Exames toxicológicos: Exames toxicológicos aleatórios e infundados sofrem duplo revés na Luisiana
Duas tentativas diferentes de impor exames toxicológicos aleatórios e infundados a grupos diferentes na Luisiana fracassaram – um graças a uma impugnação judicial, o outro devido à política. Os resultados devem botar um fim no bafafá acerca dos exames toxicológicos no Bayou State nos últimos meses, porém, para quem conhece a classe política da Luisiana, pode ser que isso não aconteça.

laboratório de exames toxicológicos
O caso se referia a Peggy Reno, que chegou a ser professora do ano de East Baton Rouge. Em setembro de 2008, um estudante lhe deu um soco. Embora não houvesse indícios nem suspeitas de que estivesse sob os efeitos de drogas ou álcool, o distrito escolar lhe exigiu que fizesse um exame toxicológico invasivo.
“A Constituição [dos EUA] requer corretamente que tais revistas invasivas se fundamentem em suspeitas razoáveis”, disse Adam Wolf, advogado da ACLU. “Os servidores públicos, como todos nós, não podem ser forçados a provar sua inocência quando não houver provas de que tenham feito algo errado”.
“Neste caso, tanto o bom senso quanto a Constituição [dos EUA] pediam uma mudança de direção”, disse Katie Schwartzmann, advogada da ACLU Luisiana. “É um desperdício de tempo e dinheiro, isso sem falar de uma grosseira infração dos direitos dos educadores, fazer exames toxicológicos sem suspeitas”.
Como se essa censura não bastasse, na segunda-feira um projeto de lei foi derrubado no Legislativo da Luisiana que teria exigido a realização de exames toxicológicos com os favorecidos por benefícios sociais por 11 votos contra 5 no Comitê de Orçamentos da Câmara. Seu defensor, o deputado John LaBruzzo (R-Metairie), argumentara que sua proposta podia poupar dinheiro para o estado com problemas de saúde duradouros ocasionados pela toxicomania e ajudaria as famílias a conseguir tratamento para a dependência.

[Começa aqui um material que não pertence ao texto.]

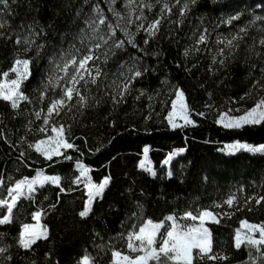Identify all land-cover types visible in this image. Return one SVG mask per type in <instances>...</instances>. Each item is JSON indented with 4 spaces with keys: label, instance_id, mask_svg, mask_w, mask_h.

Segundo o projeto de lei, exigir-se-ia que as pessoas que recebessem benefícios em espécie do Programa de Assistência Temporária Independência da Família passassem por exames toxicológicos a fim de permanecerem no programa. Se ficar constatada a presença de drogas em seus organismos, teriam de tratar sua dependência ou perderiam seus benefícios.
“Examinamos para garantir que as crianças estejam em um ambiente seguro em que seus pais não estejam consumindo drogas abusivamente”, disse LaBruzzo em comentários citados pela Associated Press.
Porém, outros legisladores atacaram o projeto de lei com base em princípios fiscais e constitucionais. “Vossa Excelência visa um grupo específica de indivíduos”, disse a deputada Patricia Smith (D-Baton Rouge). O deputado Jim Fannin (D-Jonesboro), presidente do comitê, questionou o custo do projeto, Estimado em US$ 625.000 para o primeiro ano e US$ 2,6 milhões ao longo de cinco anos. O estado com problemas de liquidez não pode se dar ao luxo de novos programas custosos, disse, ao depositar seu voto contra o projeto.